Monday, January 30, 2012

Sitting With Uncertainty

The past few months of moving and trying to find a job have tested my patience, faith, and self-confidence. You see, I’m not good with uncertainty. I hate not knowing what’s going to happen next. I’m a producer, not just by trade, but also by nature. I plan, schedule, execute and deliver. Funny thing is, the older I get, the more I realize I’m not in control. Life doesn’t work that way. You can plan all you want, but in the end, chances are the universe will throw a wrench in your plans somewhere along the line. And that scares the-you -know -what out of me. But instead of fighting it, I’m learning how to surrender to the unknown and sit with uncertainty.

Last week, in the midst of all my self-created drama about my new freelance job and what will I do when it ends, I received some terrible news. A friend of mine was dying of cancer. How could that be? He is too young. I just spoke to him a few months ago, and he seemed fine. Now, he is in a medically induced coma, as doctors blast his body with chemo in an attempt to save his life. Six months ago, he was worried about making his deadlines and planning his next vacation. And now, each day, he simply struggles to breathe. To breathe. And his family sits with the uncertainty of whether he will survive another day. 

Knowing that, really hit home. Whatever we face in our lives, no matter how hard we try to establish stability, it can change at any moment. There is really nothing we can do about it. We get old, we get sick, we get laid off, and we lose loved ones.  We “sit with uncertainty” every day, whether we realize or not.  No matter how hard we want things to remain the same, they will eventually change. That much I know for sure.  All we can really do is hold on for the ride and surrender to the unknown.

The other thing I know for sure is that we will all die.  Sounds silly to say that, cause we all know it’s true, yet we spend our lives trying to avoid it. As we get older, however, the frailty of life becomes more real. Time slips by, things change, and suddenly obsessing about the past or worrying about the future doesn’t seem to matter so much. Life is now. Right now. And if we don’t grab it and enjoy it to the fullest, it will be over. That’s why it’s so important to live in the present. There is nothing uncertain about the present moment.

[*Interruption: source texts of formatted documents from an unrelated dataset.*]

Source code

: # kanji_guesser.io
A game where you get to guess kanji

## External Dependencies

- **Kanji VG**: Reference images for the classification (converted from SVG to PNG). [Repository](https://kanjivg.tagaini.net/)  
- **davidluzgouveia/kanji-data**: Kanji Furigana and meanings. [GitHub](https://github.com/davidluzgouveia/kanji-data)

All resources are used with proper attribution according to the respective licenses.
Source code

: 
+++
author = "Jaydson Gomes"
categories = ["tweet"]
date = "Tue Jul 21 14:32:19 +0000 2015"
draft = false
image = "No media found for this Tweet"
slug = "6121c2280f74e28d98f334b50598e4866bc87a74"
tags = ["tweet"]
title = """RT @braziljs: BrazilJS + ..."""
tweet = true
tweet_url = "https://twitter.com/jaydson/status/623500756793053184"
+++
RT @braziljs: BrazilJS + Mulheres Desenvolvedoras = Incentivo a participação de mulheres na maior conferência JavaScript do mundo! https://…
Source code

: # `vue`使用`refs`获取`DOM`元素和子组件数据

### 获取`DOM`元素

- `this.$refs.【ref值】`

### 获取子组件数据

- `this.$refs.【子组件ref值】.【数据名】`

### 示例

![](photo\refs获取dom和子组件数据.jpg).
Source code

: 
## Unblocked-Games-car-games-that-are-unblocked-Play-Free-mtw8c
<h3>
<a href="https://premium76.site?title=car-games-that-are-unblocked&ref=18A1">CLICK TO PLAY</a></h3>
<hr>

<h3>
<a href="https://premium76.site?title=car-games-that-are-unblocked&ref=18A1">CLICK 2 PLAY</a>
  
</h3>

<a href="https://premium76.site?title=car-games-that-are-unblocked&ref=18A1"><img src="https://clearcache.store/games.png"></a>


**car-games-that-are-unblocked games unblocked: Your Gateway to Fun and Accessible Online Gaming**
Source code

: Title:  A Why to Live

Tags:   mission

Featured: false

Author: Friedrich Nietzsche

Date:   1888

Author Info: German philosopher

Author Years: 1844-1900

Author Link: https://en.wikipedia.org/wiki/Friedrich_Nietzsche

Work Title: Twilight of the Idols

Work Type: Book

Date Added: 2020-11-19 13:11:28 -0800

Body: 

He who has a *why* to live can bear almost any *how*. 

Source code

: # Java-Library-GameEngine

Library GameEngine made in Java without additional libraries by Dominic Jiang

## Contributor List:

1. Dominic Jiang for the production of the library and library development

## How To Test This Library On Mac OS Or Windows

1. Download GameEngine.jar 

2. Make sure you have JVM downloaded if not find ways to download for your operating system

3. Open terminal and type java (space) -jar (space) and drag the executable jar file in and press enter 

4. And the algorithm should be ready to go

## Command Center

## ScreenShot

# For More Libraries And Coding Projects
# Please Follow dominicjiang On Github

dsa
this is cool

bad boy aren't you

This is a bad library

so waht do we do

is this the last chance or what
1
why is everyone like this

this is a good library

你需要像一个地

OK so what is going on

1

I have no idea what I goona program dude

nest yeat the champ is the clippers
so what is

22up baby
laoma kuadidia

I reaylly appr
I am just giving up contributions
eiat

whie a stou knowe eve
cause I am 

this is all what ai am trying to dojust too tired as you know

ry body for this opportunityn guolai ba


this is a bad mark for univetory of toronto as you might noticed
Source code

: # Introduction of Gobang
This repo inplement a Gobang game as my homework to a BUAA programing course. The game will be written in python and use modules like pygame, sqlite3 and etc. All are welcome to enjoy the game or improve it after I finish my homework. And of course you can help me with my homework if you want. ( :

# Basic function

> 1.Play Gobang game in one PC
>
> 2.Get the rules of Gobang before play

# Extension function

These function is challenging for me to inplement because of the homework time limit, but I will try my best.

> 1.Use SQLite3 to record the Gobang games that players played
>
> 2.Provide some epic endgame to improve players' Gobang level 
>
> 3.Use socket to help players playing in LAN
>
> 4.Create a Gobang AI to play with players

As I think of my friend in the hospital, I know he is very much in the present moment, as he fights for his life, focusing on his breath --- one breath at a time.  I don’t know what will happen to him. I pray for him every day. When I meditate in the mornings, I imagine I am breathing for him, too. And in some strange way, in that moment, I feel connected to him. In the end, I don’t know if he will get better, but I do know that he has lived a good life and loved well. And when his time comes, like the rest of us, he will be at peace...and life, with all its changes, will move on.